Yo también fui,
pero me sentía espectadora y no era de mi gusto andar con los grupos que se
formaban con espontaneidad. Todos los compañeros recibían correspondencia
semanal de sus padres. A mí no me escribían ni Pa ni Ma.
Extrañaba tanto,
que el Doc Rodén se sentaba en alguna piedra y aseguraba que mis padres me
querían mucho y tal vez no escribían porque les temblaban las manos de emoción
y no podían. Roque, el encargado de dirigir las caminatas, se enojaba conmigo
porque decía que mis piernas iban por un lado, en una dirección y mi cabeza
miraba a otro lado.
Tenían
dificultades para que me atuviera a las consignas y logré un menoscabo tácito
de docentes y compañeros. Bordeando un cerro sin camino, caí en un colchón de
cactus con espinas de todos los tamaños. Me pusieron en una zona lisa y con el
equipo de adultos, sacaron tantas espinas que se hizo de noche. Armaron
campamento, carpas de tres, mis compañeras eran insufribles, roncaban como
caballos, mientras yo lloraba en silencio.
Recorrimos la
Quebrada, hasta el último pueblito. Todos querían seguir y yo quería un pronto
regreso.
Estaba mi viejo
solo, esperando en la estación, me dio un beso en la frente. —Qué mugre, hija,
te saludo con todo mi cariño después que te bañes.
Mamá me lijó con
bronca, porque el bebé lloraba.

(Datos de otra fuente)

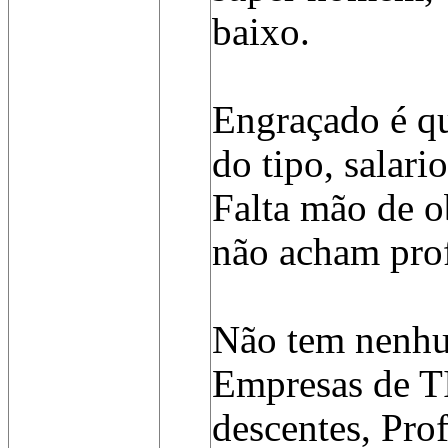
baixo.
Engraçado é qu
do tipo, salari
Falta mão de o
não acham prof
Não tem nenhu
Empresas de TI
descentes, Prof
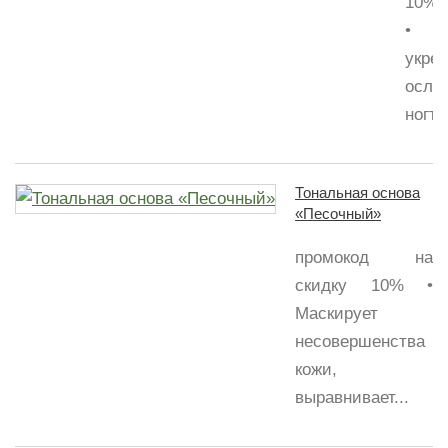
10%
•
укре
осла
ногти•
Тональная основа
«Песочный»
промокод на
скидку 10% •
Маскирует
несовершенства
кожи,
выравнивает...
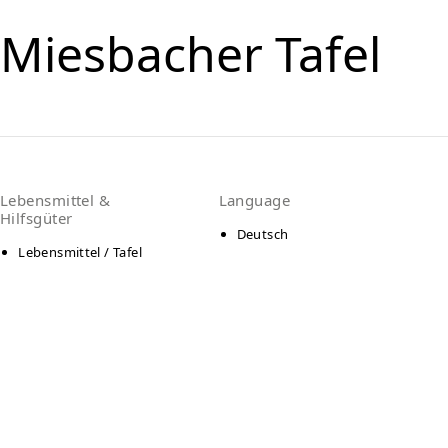
Miesbacher Tafel
Lebensmittel &
Language
Hilfsgüter
Deutsch
Lebensmittel / Tafel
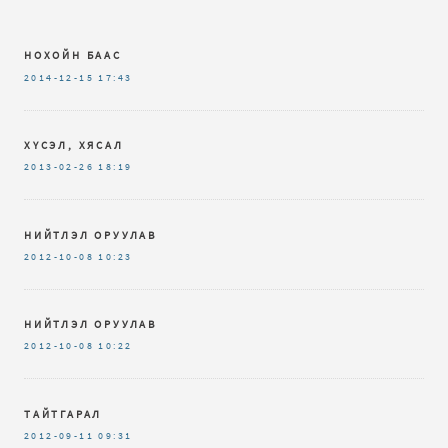
НОХОЙН БААС
2014-12-15
17:43
ХҮСЭЛ, ХЯСАЛ
2013-02-26
18:19
НИЙТЛЭЛ ОРУУЛАВ
2012-10-08
10:23
НИЙТЛЭЛ ОРУУЛАВ
2012-10-08
10:22
ТАЙТГАРАЛ
2012-09-11
09:31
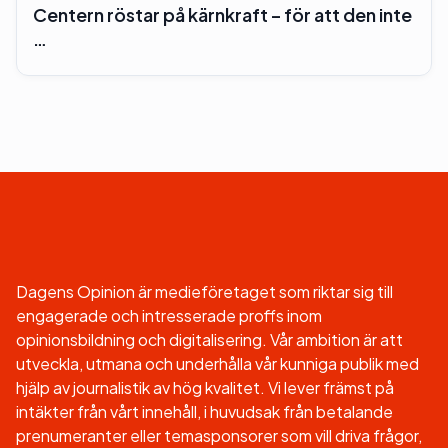
Centern röstar på kärnkraft – för att den inte
…
Dagens Opinion är medieföretaget som riktar sig till
engagerade och intresserade proffs inom
opinionsbildning och digitalisering. Vår ambition är att
utveckla, utmana och underhålla vår kunniga publik med
hjälp av journalistik av hög kvalitet. Vi lever främst på
intäkter från vårt innehåll, i huvudsak från betalande
prenumeranter eller temasponsorer som vill driva frågor,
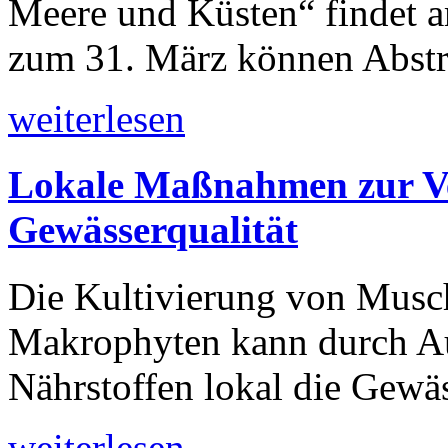
Meere und Küsten“ findet am
zum 31. März können Abstra
weiterlesen
Lokale Maßnahmen zur Ve
Gewässerqualität
Die Kultivierung von Musc
Makrophyten kann durch A
Nährstoffen lokal die Gewäs
weiterlesen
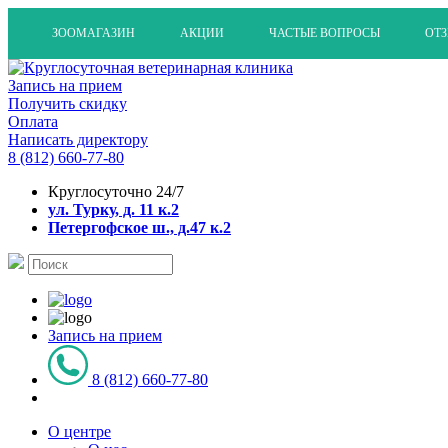
ЗООМАГАЗИН
АКЦИИ
ЧАСТЫЕ ВОПРОСЫ
ОТ
Запись на прием
Получить скидку
Оплата
Написать директору
8 (812) 660-77-80
Круглосуточно 24/7
ул. Турку, д. 11 к.2
Петергофское ш., д.47 к.2
Запись на прием
8 (812) 660-77-80
О центре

Papá me entregó la correspondencia, eran quince
cartas escritas a máquina, mejor que no las recibí, la gente que uno quiere
debe escribir manuscrito. Los sobres estaban atravesados con un sello que decía:
“Dirección Desconocida.” Si esas cartas, hubieran llegado a tiempo, no habría
sido un infierno.
Editaron unos
fascículos de Eudeba, relatando la experiencia y bien detallado, con nombre y
apellido, no vaya a ser, describieron que el único caso de inadaptación fue el
mío. Mis padres escondieron la revista y a los cincuenta años, la encontré en
una bibliolimpieza, escondida, con olor a vergüenza.